Count the lines in the items below that contain the string "permission", treating uppercase and lowercase as different. Reply with the number alone.
-- Extracted entries follows --
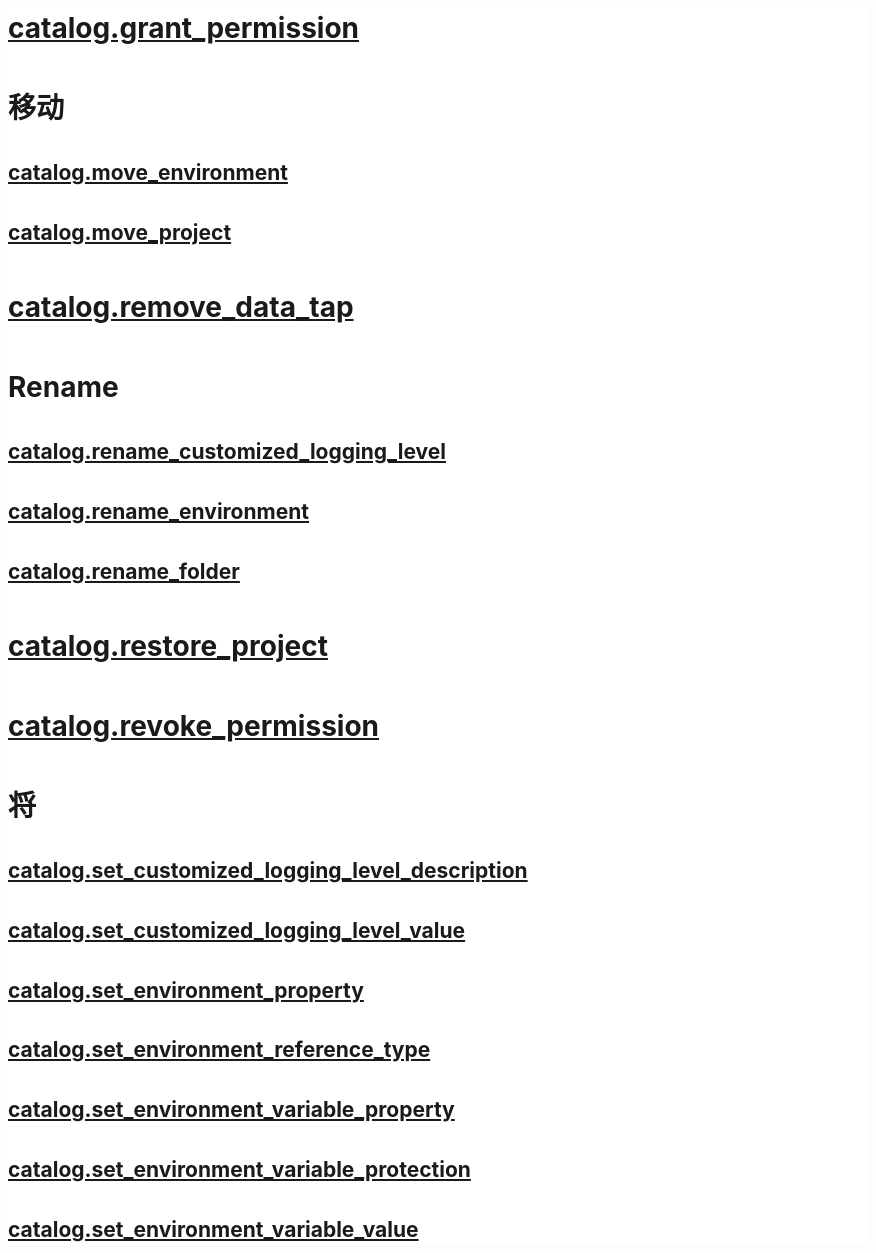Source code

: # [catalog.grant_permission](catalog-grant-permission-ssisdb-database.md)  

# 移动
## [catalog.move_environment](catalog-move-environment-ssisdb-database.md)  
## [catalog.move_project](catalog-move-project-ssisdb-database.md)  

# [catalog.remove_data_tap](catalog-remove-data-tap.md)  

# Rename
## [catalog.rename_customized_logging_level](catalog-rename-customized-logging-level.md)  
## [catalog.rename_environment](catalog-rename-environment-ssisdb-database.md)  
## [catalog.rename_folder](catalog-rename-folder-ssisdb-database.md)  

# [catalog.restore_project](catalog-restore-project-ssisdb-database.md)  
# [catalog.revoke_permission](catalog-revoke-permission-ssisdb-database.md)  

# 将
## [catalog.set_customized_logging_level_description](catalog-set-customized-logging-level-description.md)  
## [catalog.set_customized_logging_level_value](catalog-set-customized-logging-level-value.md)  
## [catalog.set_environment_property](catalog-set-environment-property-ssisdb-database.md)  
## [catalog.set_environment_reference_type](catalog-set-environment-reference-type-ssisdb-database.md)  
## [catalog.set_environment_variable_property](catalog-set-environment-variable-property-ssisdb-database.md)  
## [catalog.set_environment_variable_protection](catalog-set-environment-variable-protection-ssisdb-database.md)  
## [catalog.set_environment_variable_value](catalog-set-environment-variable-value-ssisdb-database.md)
-- Extracted entries concluded --
— Solution —
2